Rain and clouds have closed in here in Canberra so, intrigued by various postings here on CN on the Seeliger Effect on Saturn’s rings, such as the nice one by Andrew (Tulloch), I thought I would review my own 2020 images to see what I could extract.
It hasn’t been a great year for Saturn so far for me; the seeing at the time I have been out has never really allowed me to attain the exquisite images that others have achieved. By the same token, I have often only imaged it briefly (typically three X three minute runs) as an adjunct to a heavy Jupiter or Mars session. Increasingly, I realise that you need to be imaging for hours to get those prized moments of good seeing – altitude is just part of the picture.
On the Seeliger effect, I was interested in how long the perceived brightening would last, and what was the shape of the brightening curve. On the internet, I found references to its lasting just a few days around opposition. The effect is attributed to the make-up of the rings – lots of large chunks of material which show bright and shadowed portions for much of the time, until opposition, when the amount of shadow seen falls close to zero, with the sun shining on the rings from directly behind us – a bit like looking at the full moon rather than the terminator.
I discovered I had 13 images dating back to 12 March 2020 that would allow image measurements. Here are the images:
You can see the apparent brightening of the rings around opposition. Here is a split view of the planet a day after opposition on 21 July UT and just four days earlier, for example:
You can also see, however, a lot of variability between images, due to seeing, processing and equipment variations, plus the well-known “klutz factor”, that might delude one into seeing what is not there. So I decided to try and use ratios to remove some of this variation from the picture, by comparing ring brightness to the brightness of the yellowish equatorial zone (EZ) of Saturn in each image. My images generally show the A ring and the B ring separately, so I attempted to measure the trends in brightness for the two rings.
I downloaded and taught myself the basics of ImageJ software (free!) from the NIH (generally used for measuring images of tissue samples, but with wider applications, including in astronomy – e.g. we have also been using it in a school project to measure the position of the terminator on Venus).

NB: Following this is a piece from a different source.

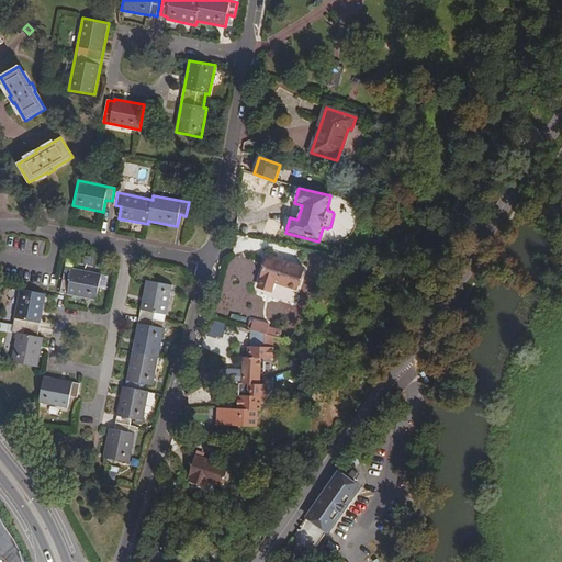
[(269,265),(265,263),(258,283),(271,288),(274,280),(294,285),(301,266),(271,256),(269,265)]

I used the software to measure average grey value in the EZ, and the A and B rings, for the 13 images above. I then expressed the values of brightness in A and B as a proportion of the value for the EZ, in an attempt to reduce the uncontrolled variation between images. Of course, this assumes there is no great background variation in the brightness of the EZ, perhaps a reasonable assumption over the five months of these images?
Here are the results:
Note the image of Saturn showing the areas marked where I was measuring grey value.
You can see that the values for both A and B rings reach a sharp peak around opposition and it does seem that the effect is very short-lived. However, for the B ring in particular, there does seem to be a slow trend upwards in relative brightness as opposition approaches. For the A ring, this is also apparent, though there is much more variation in the trend, probably because of the smaller measurement area I had to use. For the B ring, the peak value is reached at 112% brightness compared to the EZ, and for the generally dimmer A ring it is 60%. The values fall precipitously just 3 days after opposition.

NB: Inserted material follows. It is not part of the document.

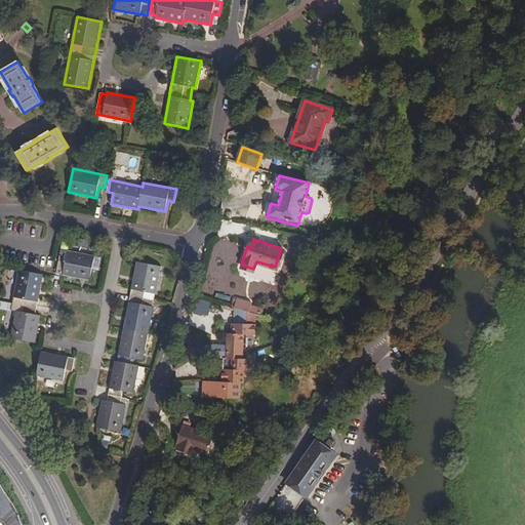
[(89,280),(94,256),(62,249),(56,273),(89,280)]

I hope I haven't made some major blunder and that this is of some interest!
Edit: I did blunder in one annoying way - opposition was around 21 July Australian Eastern Standard Time, but 20 July UT, and all my image dates above were on the basis of UT, so I was a day out in my earliest version of this post. The text and graphs above are now correct on the basis of 20 July opposition. Apologies.
Edited by Lacaille, 27 July 2020 - 02:36 AM.